The ECO is a select group of top-class players, and although the performances were neat, they were not very distinctive. What a small band lacks in the opportunities for contrast, it can make up for in expressive details - niceties of articulation, dynamic shaping and so on. There wasn't much of that on offer until the arrival of the 19-year-old Italian pianist Gianluca Cascioli, who was the soloist in Mozart's penultimate Piano Concerto, the "Coronation," in D major, K537.

Cascioli joined in the opening tutti very discreetly as a "continuo" player - just as Mozart himself would have done - before slipping into the limelight with his first solo entry, which was deliciously pearly. He marked out the second idea by very slightly holding back. Then came a shower of pointed, buoyant staccato. Every passage brought a pleasure of its own, perfectly in tune with Mozart's character, which, in his own cadenza, Cascioli transformed into something more like Beethoven, with a succession of boldly surprising modulations.

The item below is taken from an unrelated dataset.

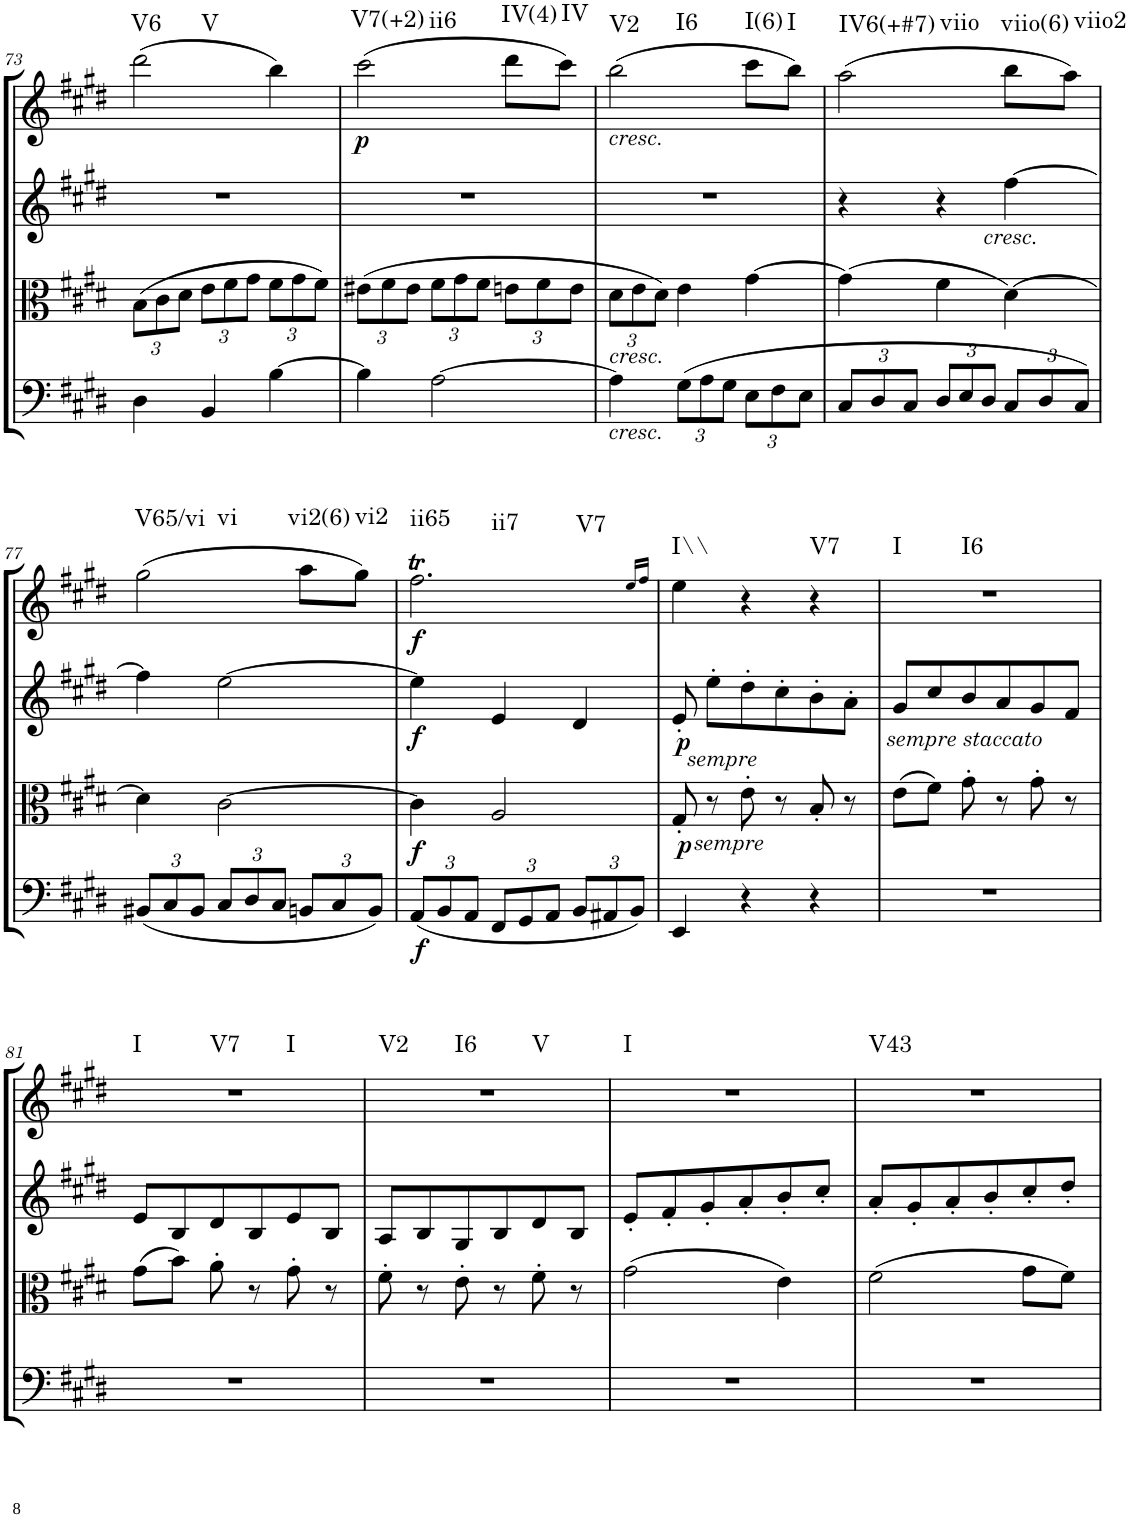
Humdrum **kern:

The middle movement was full of what my childhood piano teacher would have called "light and shade," though all was perfectly in scale, and the decorative scales at the end rippled deliciously.

Cascioli launched the finale strongly, then balanced himself adroitly with the orchestra - whom he watched constantly - and supplied two impeccable "lead-ins" to the returns of the rondo theme: the first very crisp, the second delicately rhapsodic. This was the freshest and most invigorating Mozart playing I have heard for a long time.

The novelty of the evening was an elegiac serenade, "To the Cherry Blossom", by the young Japanese composer Yui Kakinuma. It featured that dolefully evocative instrument, the shakuhachi - a sort of large recorder with a much richer, fuller sound - as well as a solo violin, both set in relief against an orchestra of strings. Less voluptuous than the swooning, sybaritic music of Takemitsu, it was none the less in a similar vein of lingering tenderness. David Gatt, a flautist with the BBC Symphony Orchestra, went native, not just by wearing traditional Japanese dress, but in his authentic mastery of the shakuhachi, while the ECO's co-leader Paul Barritt provided a more European perspective, with a touch of Elgarian wistfulness towards the end.